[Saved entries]
• • • • • • •
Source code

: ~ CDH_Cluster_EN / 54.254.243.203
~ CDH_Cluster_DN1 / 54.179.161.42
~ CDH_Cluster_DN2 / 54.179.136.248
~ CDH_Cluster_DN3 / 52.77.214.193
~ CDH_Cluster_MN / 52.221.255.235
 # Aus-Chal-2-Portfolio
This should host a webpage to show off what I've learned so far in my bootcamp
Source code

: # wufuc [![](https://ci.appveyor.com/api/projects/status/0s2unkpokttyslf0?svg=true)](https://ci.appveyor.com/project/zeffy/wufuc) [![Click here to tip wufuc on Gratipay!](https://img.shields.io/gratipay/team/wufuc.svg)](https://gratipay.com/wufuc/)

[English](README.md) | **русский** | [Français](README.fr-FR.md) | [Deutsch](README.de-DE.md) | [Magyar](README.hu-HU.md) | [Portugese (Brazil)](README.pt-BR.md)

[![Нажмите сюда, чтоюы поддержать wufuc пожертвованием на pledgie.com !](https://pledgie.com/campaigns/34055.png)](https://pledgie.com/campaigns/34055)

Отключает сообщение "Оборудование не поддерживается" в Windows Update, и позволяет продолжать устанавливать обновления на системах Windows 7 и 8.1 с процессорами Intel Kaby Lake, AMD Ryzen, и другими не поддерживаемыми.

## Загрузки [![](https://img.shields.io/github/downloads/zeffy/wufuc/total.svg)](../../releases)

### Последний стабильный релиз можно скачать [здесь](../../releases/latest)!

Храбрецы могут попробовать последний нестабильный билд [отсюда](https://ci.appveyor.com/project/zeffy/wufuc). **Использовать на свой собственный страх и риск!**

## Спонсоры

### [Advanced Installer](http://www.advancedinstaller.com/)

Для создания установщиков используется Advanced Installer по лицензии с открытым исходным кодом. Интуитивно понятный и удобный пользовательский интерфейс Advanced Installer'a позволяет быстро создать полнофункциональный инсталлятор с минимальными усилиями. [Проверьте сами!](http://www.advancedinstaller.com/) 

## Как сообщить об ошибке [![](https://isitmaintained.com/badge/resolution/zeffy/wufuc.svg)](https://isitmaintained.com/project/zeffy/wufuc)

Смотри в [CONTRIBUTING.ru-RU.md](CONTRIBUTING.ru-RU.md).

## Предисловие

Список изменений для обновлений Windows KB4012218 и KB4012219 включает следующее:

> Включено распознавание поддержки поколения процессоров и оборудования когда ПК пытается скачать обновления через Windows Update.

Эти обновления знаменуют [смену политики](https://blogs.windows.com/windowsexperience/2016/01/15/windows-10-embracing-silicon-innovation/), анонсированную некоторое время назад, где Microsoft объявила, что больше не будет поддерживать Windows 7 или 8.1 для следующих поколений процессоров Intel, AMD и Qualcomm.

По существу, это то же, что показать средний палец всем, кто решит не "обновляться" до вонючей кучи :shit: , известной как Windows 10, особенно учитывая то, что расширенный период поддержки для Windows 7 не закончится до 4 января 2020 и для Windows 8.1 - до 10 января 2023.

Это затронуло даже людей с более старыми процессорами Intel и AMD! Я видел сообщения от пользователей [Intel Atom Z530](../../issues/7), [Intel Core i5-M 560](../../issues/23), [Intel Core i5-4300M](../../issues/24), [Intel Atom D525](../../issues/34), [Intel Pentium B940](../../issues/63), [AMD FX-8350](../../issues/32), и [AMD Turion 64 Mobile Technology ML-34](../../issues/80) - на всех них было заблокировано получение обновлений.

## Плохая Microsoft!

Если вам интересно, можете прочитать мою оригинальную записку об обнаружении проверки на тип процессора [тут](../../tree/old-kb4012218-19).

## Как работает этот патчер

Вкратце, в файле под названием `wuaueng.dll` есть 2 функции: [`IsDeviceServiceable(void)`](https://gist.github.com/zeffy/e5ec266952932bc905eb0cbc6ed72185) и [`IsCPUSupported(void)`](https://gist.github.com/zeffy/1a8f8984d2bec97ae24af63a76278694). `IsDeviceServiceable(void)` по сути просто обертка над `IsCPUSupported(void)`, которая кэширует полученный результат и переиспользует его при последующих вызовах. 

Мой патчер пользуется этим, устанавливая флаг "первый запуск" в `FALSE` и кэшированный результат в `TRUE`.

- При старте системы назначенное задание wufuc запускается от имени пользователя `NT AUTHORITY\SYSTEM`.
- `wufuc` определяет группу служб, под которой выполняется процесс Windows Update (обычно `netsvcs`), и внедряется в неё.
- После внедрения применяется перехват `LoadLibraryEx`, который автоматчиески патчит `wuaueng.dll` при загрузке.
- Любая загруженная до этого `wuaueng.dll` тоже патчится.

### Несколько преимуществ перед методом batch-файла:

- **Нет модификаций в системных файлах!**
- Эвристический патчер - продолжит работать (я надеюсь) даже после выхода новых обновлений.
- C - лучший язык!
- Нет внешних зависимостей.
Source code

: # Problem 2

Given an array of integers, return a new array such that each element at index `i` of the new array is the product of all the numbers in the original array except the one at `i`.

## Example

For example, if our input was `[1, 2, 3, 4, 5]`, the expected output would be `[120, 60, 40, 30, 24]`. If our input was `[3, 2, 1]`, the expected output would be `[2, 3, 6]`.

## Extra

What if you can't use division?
• • • • • • •
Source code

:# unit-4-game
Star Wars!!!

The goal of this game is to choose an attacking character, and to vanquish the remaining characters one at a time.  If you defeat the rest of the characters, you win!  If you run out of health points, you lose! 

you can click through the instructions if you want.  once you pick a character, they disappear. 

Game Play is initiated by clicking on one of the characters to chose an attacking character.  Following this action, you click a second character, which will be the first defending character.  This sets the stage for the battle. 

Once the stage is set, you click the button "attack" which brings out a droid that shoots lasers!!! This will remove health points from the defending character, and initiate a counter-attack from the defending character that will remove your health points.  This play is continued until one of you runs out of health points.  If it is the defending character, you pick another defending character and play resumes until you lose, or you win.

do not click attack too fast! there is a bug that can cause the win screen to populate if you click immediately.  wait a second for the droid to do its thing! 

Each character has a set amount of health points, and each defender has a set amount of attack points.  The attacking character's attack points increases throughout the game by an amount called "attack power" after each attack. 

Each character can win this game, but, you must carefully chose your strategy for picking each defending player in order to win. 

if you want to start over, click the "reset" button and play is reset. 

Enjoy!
• • • • • • •
*What you should do*. Repeat word for word the stretch from the line containing "Вкратце, в файле" through the line containing "What if you can't use division?", with both of those lines included.

*The answer*.
Вкратце, в файле под названием `wuaueng.dll` есть 2 функции: [`IsDeviceServiceable(void)`](https://gist.github.com/zeffy/e5ec266952932bc905eb0cbc6ed72185) и [`IsCPUSupported(void)`](https://gist.github.com/zeffy/1a8f8984d2bec97ae24af63a76278694). `IsDeviceServiceable(void)` по сути просто обертка над `IsCPUSupported(void)`, которая кэширует полученный результат и переиспользует его при последующих вызовах. 

Мой патчер пользуется этим, устанавливая флаг "первый запуск" в `FALSE` и кэшированный результат в `TRUE`.

- При старте системы назначенное задание wufuc запускается от имени пользователя `NT AUTHORITY\SYSTEM`.
- `wufuc` определяет группу служб, под которой выполняется процесс Windows Update (обычно `netsvcs`), и внедряется в неё.
- После внедрения применяется перехват `LoadLibraryEx`, который автоматчиески патчит `wuaueng.dll` при загрузке.
- Любая загруженная до этого `wuaueng.dll` тоже патчится.

### Несколько преимуществ перед методом batch-файла:

- **Нет модификаций в системных файлах!**
- Эвристический патчер - продолжит работать (я надеюсь) даже после выхода новых обновлений.
- C - лучший язык!
- Нет внешних зависимостей.
Source code

: # Problem 2

Given an array of integers, return a new array such that each element at index `i` of the new array is the product of all the numbers in the original array except the one at `i`.

## Example

For example, if our input was `[1, 2, 3, 4, 5]`, the expected output would be `[120, 60, 40, 30, 24]`. If our input was `[3, 2, 1]`, the expected output would be `[2, 3, 6]`.

## Extra

What if you can't use division?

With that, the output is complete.